Angesichts dessen ist die Lebensweise christlicher Eheleute oder solcher Männer und Frauen, die um des Himmelreiches willen inmitten der Welt ehelos leben16, eine Herausforderung, die an die Zeit der ersten Christen erinnert. Wie damals wird sie auch heute auf Verständnislosigkeit stoßen. Jetzt erregt es ihren Unwillen, und sie lästern, weil ihr euch nicht mehr in diesen Strudel der Leidenschaften hineintreiben laßt.17 Andere indessen werden nachdenklich werden und den Reichtum eines reinen Lebens ahnen: »Die Reinheit ist die Herrlichkeit des menschlichen Leibes vor Gott.
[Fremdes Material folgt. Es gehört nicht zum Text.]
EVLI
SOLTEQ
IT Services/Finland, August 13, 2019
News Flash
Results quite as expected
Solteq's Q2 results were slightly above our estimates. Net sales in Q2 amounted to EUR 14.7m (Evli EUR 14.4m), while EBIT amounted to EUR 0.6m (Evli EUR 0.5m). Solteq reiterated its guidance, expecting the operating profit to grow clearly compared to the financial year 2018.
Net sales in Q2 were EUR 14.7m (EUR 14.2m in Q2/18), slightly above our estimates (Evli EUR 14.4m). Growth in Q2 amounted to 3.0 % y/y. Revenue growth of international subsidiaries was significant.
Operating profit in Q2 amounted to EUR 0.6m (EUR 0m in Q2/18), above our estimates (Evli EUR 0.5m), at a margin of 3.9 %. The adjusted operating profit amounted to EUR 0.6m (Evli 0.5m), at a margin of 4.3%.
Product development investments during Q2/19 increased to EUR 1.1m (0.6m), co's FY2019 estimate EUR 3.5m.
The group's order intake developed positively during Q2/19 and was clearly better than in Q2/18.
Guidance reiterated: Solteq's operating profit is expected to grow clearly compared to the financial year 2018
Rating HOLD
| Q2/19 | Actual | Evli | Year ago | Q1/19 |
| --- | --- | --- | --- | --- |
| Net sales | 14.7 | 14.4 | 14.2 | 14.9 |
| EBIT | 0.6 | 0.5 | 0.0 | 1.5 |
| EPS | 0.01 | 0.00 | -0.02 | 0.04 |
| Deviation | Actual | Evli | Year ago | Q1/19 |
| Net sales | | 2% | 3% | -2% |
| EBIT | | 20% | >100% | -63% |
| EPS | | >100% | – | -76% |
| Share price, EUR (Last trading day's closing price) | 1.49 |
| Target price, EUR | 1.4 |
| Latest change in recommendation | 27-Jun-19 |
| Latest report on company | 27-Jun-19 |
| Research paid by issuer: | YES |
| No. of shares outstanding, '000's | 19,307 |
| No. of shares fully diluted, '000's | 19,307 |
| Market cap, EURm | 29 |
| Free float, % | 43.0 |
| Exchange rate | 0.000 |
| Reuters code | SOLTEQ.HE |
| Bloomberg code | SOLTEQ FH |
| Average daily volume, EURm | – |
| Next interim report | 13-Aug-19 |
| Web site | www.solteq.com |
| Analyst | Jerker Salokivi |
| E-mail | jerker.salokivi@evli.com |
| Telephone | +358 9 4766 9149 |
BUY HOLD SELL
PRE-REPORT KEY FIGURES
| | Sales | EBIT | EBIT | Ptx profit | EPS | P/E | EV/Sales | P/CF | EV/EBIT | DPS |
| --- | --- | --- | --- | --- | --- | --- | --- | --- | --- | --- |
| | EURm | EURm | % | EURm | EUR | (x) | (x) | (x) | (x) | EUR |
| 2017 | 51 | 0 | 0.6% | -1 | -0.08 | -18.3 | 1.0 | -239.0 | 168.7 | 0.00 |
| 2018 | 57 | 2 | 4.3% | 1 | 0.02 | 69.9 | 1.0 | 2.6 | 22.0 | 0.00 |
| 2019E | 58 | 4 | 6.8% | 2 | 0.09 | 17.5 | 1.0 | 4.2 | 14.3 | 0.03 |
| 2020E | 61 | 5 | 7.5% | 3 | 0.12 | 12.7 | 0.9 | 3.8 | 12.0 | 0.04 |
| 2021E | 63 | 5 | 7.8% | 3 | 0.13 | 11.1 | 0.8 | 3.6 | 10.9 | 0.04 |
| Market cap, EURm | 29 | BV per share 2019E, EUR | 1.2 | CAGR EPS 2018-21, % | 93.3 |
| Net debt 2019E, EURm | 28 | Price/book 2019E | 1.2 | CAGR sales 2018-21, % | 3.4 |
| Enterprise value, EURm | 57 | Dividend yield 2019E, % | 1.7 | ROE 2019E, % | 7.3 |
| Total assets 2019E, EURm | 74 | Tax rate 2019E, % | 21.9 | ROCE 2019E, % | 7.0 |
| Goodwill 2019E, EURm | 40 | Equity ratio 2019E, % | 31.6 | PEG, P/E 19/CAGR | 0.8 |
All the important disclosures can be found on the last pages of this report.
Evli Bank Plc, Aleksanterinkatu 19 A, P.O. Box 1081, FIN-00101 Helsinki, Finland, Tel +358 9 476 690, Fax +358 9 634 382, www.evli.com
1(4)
Sie ist die Herrlichkeit Gottes im menschlichen Leib, durch den sich der Mensch als Mann oder Frau zu erkennen gibt. Aus der Reinheit fließt jene einzigartige Schönheit, die alle Bereiche des menschlichen Zusammenlebens durchdringt und erlaubt, die Schlichtheit und Tiefe, die Herzlichkeit und unnachahmliche Echtheit des persönlichen Vertrauens auszudrücken.«18
Bitten wir den Heiligen Geist, er möge uns ein reines Herz schenken: Was befleckt ist, wasche rein, Dürrem gieße Leben ein, heile du, wo Krankheit quält. Wärme du, was kalt und hart, löse, was in sich erstarrt, lenke, was den Weg verfehlt.19
1 Mk 7,1-8. - 2 Ps 15,1-3. - 3 Ps 24,3-4. - 4 Augustinus, Bekenntnisse, 1,1,1. - 5 ebd., 4,14. - 6 Edith Stein, Im verschlossenen Garten der Seele, Freiburg 1987, S.45. - 7vgl. Katechismus der Katholischen Kirche, 1763-1764. - 8 Augustinus, Gottesstaat, 14,7. - 9 Mt 5,8. - 10 J. Ratzinger, Auf Christus schauen, Freiburg 1989, S.25. - 11Katechismus der Katholischen Kirche, 2516. - 12 ebd., 2518. - 13 ebd., 2337. - 14 1 Thess 4,3-8. - 15 J. Pieper, Das Viergespann, München 1964, S.220. - 16 Mt 19,12. - 17 1 Petr 4,4. - 18 Johannes Paul II., Ansprache, 18.3.1981. - 19 Pfingstsequenz.